About the stemming feature

The stemming feature broadens search results to include word roots and word derivations.

Stemming is enabled in an Endeca data store by default.

The default configuration for stemming is recorded in the en_word_forms_collection configuration file. This file lists all word forms used for stemming dictionaries in an Endeca data store. This file is created in the Oracle Endeca Server data files once the data store is provisioned, and is typically not modified. However, you can overwrite the default English stemming word forms with those from another stemming file in another language, as explained below.

Stemming is intended to allow words with a common root form (such as the singular and plural forms of nouns) to be considered interchangeable in search operations. For example, search results for the word shirt will include the derivation shirts, while a search for shirts will also include its word root shirt.

Stemming equivalences are defined among single words. For example, stemming is used to produce an equivalence between the words automobile and automobiles (because the first word is the stem form of the second), but not to define an equivalence between the words vehicle and automobile (this type of concept-level mapping is done via the thesaurus feature).

Stemming equivalences are strictly two-way (that is, all-to-all). For example, if there is a stemming entry for the word truck, then searches for truck will always return matches for both the singular form (truck) and its plural form (trucks), and searches for trucks will also return matches for truck. In contrast, the thesaurus feature supports one-way mappings in addition to two-way mappings.
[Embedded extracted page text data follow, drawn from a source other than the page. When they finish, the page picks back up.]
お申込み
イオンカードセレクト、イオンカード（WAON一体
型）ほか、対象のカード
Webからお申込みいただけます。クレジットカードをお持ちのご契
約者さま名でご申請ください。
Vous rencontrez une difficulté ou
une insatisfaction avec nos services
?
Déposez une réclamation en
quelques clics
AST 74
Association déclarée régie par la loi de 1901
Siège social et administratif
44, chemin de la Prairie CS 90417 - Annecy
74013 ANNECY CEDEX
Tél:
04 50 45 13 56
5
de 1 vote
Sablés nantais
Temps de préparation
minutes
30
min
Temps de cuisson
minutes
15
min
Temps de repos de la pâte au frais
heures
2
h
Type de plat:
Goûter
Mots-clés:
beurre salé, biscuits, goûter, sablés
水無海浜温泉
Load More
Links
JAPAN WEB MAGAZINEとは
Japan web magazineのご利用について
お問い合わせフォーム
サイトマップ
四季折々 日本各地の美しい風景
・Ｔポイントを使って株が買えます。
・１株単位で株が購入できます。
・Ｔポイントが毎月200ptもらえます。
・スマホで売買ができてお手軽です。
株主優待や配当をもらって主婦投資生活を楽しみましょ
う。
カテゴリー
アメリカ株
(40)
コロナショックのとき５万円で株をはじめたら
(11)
Note: The stemming implementation does not include decompounding. Decompounding is the ability to decompose a compound word (such as kindergarten) into its single word components (kinder and garten) and then find occurrences based on the smaller words.

Supported languages for stemming

The default language for the stemming feature is English. However, stemming files for these other languages are available:
  • Dutch
  • French
  • German
  • Italian
  • Portuguese
  • Spanish

The stemming files for these languages are shipped with Integrator. You use Integrator to overwrite the default stemming file with another one. For details, see the Oracle Endeca Information Discovery Integrator Components Guide.

Note: An Endeca data store supports only one stemming language at a time.